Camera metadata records
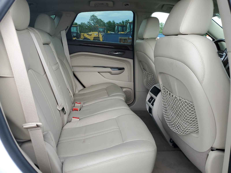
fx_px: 174
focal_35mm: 26
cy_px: 86
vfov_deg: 53.1
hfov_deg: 67.3
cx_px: 116
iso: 50
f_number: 1.5
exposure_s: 1/286
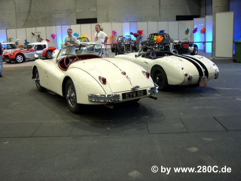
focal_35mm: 38
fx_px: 265
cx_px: 120
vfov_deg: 37.7
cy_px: 90
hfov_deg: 49.0
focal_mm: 6.2
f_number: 2.7
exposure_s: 1/80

> _TASK STATEMENT_
The expected result is every record above, word for word, with no pictures in it.

> _OUTPUT FOR THIS EXERCISE_
fx_px: 174
focal_35mm: 26
cy_px: 86
vfov_deg: 53.1
hfov_deg: 67.3
cx_px: 116
iso: 50
f_number: 1.5
exposure_s: 1/286
focal_35mm: 38
fx_px: 265
cx_px: 120
vfov_deg: 37.7
cy_px: 90
hfov_deg: 49.0
focal_mm: 6.2
f_number: 2.7
exposure_s: 1/80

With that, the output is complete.